Two hours after I listened to Bowler’s podcast, I tuned in to church, and the sermon was about grief.

(God is something else, amirite?)

Today’s sermon was delivered by Rev. Debra McKnight, and her words about grief reminded me that grief is a necessary human reaction that shouldn’t be reserved for losing a loved one. Paraphrasing here: she reminded me that we can grieve loss, tension, and life just being difficult. And grief is something we must honor and give its place if we want to move forward into healing.

I start back to school this week, first with schedule pickup, then my first full day of work time on Friday. Next Monday is the first day with all staff. We are moving forward with a plan that has unknown outcomes. The unknown is hard, this moment is hard, and if grieving helps me—or my students, friends, parents, colleagues—move forward, then please don’t deny that grief. Don’t default to toxic positivity and inundate us with platitudes. Don’t tell us to “get over it.” Sit with those educators and students in your life that right now might be feeling grief. Acknowledge their fear of the unknown. Support them how they need to be supported—which looks different for everyone. (For me, it’s usually memes and potatoes in any form.)

But I agree with the reverend: to move toward healing, we must first give place for the grief.

Hold the right people accountable, please.

A Sunday morning rant.

Or maybe a sermon, depending on your beliefs.

Every year, I spend about $70 on Kleenex and hand sanitizer for my two classrooms. I do this because I don’t want students to miss instructional time by going to the restroom to blow their noses and wash their hands when sick, but also because I think it’s just kind to offer those basic conveniences. But due to budget cuts, Kleenex and hand sanitizer hasn’t been provided to teachers in my district for years*. I’m not necessarily complaining about that—it’s just part of the reality of my chosen profession.

Since many schools are looking to return at full capacity in two weeks, I keep seeing images of rearranged classrooms with safety measures created by the teacher to allow for as normal a return as possible.

If you’re praising “American ingenuity” because a teacher used shower curtains and pvc pipes and empty milk jugs or whatever to create a “safer” learning environment for their students, I want you to stop for just a minute and think.

Who paid for the plexiglass separators between you and your cashier at the grocery store?

Who paid for the signage imploring its customers to socially distance?

Who paid for the extra masks to hand out in case a patron forgot theirs?

Did the cashiers set up a GoFundMe to pay for all these things? Did the store managers take a trip to Lowe’s and bulk order plexiglass and then spend a weekend cutting them to size in his garage?

Or did corporate spring for it?

If you’re screaming for schools to reopen, are you also screaming at your congressional representatives, state legislators, governors to provide emergency funds to your district to ensure the safety of teachers, students, custodians, secretaries, paras, and administrators?

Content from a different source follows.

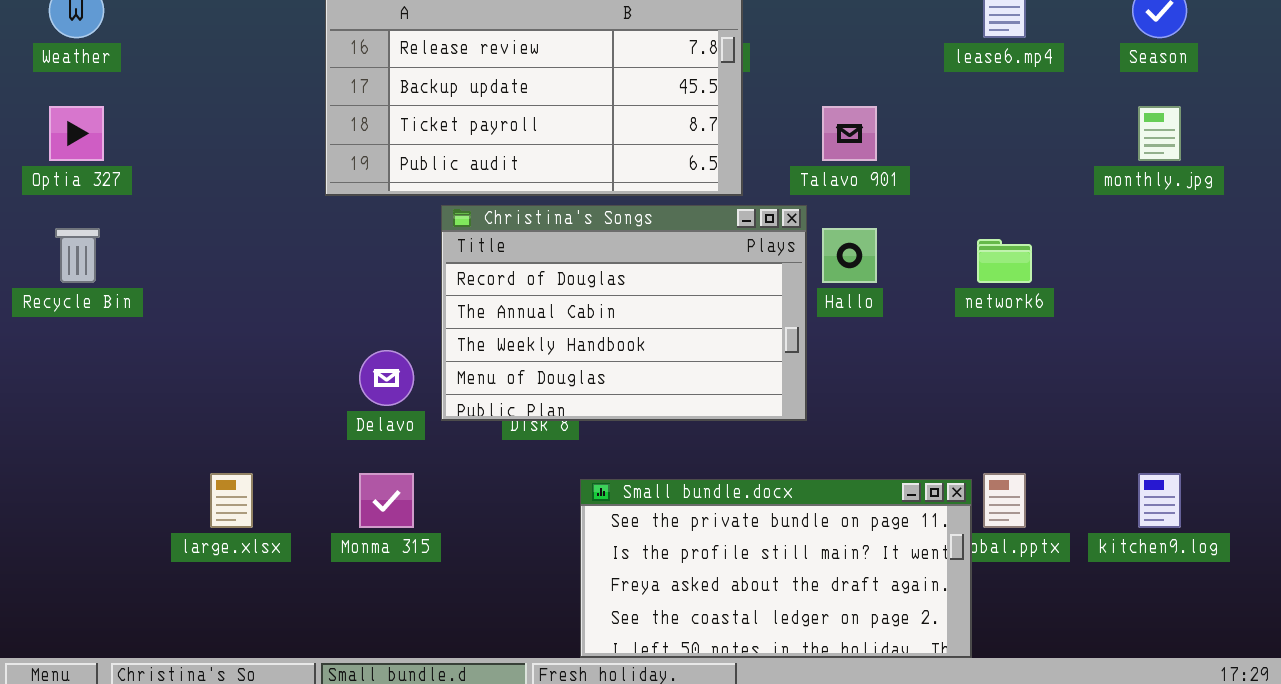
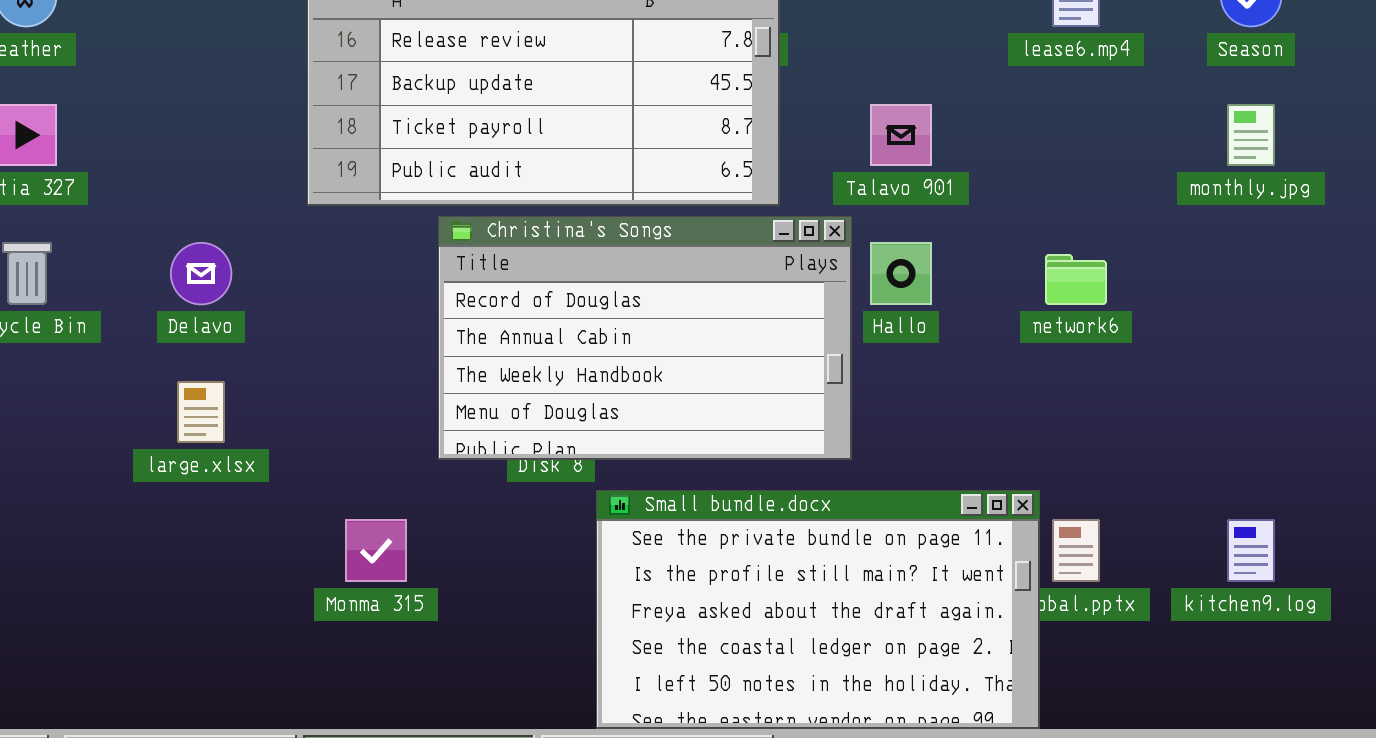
Delavo: [359,350,414,406] -> [170,242,232,305], moved
large.xlsx: [210,473,253,528] -> [177,381,225,443], moved
Small bundle.docx: [580,479,972,658] -> [596,490,1040,729], resized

Or are you looking at these reconfigured classrooms, feeling a sense of satisfaction and maybe even pride that a teacher “figured something out” and then you send it to all your teacher friends suggesting it as something they should spend their own money on creating?

If it’s the latter, stop. If you have suggestions for how to spend money to keep students safe, make sure you’re telling the right people: the people who control how much money school districts receive. Ask the people you elected to govern and have stewardship over your tax dollars to pay for safety measures. Stop expecting teachers to just “figure it out.”

Amen.

*Edit: Since posting this Sunday morning, I’ve been told that there is a stash of Kleenex available to teachers in my building. I was told one year it no longer would be provided, and never checked back to see if things had changed. Apparently it has, though I was not told explicitly and don’t recall receiving any official notification that such supplies were available to staff.